◆ **GOAL OF THE EXERCISE**:
Reproduce the entries word for word, from their first line through the line containing "CORPORATE & MEDIA", inclusive.

Content starts

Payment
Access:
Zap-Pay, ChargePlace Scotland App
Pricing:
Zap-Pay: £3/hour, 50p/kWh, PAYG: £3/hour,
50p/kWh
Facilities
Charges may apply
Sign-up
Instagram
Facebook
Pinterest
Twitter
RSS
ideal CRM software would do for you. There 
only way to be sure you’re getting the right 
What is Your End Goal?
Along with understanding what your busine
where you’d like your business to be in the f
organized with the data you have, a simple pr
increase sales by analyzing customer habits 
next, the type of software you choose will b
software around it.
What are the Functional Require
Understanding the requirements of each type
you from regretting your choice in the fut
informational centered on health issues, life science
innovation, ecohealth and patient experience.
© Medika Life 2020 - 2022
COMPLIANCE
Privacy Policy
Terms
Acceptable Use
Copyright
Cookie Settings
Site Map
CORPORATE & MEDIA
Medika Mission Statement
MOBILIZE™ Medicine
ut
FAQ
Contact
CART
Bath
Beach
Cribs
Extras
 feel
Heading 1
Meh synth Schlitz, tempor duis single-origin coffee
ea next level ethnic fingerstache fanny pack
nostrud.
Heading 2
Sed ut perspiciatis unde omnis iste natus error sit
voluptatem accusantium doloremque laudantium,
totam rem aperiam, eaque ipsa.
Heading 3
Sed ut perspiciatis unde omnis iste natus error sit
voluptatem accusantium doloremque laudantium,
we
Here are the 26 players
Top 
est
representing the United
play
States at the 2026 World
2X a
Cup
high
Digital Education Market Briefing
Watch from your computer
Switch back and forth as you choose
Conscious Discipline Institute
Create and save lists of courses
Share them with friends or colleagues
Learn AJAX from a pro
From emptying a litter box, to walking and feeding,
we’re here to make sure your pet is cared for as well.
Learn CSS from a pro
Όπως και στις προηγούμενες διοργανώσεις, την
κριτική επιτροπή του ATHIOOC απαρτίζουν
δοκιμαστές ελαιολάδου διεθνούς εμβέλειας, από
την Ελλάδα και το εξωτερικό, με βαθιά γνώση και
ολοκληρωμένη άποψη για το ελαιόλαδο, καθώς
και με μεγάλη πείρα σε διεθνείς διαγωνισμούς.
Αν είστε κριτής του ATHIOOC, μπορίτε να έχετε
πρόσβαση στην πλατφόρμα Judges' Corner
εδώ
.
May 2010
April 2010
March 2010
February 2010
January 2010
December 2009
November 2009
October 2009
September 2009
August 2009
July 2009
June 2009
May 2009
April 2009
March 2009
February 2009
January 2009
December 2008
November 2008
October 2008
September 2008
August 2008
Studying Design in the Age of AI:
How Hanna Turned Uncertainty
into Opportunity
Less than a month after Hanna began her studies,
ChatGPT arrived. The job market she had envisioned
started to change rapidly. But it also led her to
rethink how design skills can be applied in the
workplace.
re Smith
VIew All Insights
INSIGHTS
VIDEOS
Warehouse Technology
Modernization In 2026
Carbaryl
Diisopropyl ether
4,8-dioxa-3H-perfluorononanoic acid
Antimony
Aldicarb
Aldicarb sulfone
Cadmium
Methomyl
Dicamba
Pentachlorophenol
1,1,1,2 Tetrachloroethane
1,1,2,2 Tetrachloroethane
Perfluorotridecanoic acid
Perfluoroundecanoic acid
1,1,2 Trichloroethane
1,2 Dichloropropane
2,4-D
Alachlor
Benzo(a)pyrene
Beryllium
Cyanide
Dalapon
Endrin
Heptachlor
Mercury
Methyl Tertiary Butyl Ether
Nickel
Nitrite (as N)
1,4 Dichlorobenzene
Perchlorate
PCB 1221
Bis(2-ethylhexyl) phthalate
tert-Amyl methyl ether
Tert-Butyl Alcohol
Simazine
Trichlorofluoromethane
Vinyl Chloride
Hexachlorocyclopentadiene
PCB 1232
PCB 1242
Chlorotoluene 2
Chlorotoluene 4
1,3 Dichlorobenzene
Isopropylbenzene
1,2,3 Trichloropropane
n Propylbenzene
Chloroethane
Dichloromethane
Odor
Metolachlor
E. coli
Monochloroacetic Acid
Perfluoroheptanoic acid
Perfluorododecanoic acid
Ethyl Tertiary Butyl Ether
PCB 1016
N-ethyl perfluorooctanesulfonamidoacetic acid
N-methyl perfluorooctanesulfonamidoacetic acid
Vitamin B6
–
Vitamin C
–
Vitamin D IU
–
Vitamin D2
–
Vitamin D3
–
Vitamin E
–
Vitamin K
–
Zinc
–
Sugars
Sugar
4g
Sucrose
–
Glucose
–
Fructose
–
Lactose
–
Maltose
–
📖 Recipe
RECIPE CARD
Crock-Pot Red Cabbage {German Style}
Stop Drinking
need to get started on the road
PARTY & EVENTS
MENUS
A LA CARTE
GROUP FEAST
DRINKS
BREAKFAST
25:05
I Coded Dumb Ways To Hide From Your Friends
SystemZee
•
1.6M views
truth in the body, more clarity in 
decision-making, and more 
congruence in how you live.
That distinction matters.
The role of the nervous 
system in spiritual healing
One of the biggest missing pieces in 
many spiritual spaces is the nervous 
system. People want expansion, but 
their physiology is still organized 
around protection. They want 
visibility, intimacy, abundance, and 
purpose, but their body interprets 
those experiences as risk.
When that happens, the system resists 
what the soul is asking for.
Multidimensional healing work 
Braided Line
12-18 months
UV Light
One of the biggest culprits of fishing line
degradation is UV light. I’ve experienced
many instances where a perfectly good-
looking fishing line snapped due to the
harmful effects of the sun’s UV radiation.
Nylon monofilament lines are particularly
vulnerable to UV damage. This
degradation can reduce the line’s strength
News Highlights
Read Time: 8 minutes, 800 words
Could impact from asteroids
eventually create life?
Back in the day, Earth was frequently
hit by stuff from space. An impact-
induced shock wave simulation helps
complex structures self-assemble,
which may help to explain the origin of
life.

Content ends

◆ **ANSWER TO THE PROBLEM**:
Payment
Access:
Zap-Pay, ChargePlace Scotland App
Pricing:
Zap-Pay: £3/hour, 50p/kWh, PAYG: £3/hour,
50p/kWh
Facilities
Charges may apply
Sign-up
Instagram
Facebook
Pinterest
Twitter
RSS
ideal CRM software would do for you. There 
only way to be sure you’re getting the right 
What is Your End Goal?
Along with understanding what your busine
where you’d like your business to be in the f
organized with the data you have, a simple pr
increase sales by analyzing customer habits 
next, the type of software you choose will b
software around it.
What are the Functional Require
Understanding the requirements of each type
you from regretting your choice in the fut
informational centered on health issues, life science
innovation, ecohealth and patient experience.
© Medika Life 2020 - 2022
COMPLIANCE
Privacy Policy
Terms
Acceptable Use
Copyright
Cookie Settings
Site Map
CORPORATE & MEDIA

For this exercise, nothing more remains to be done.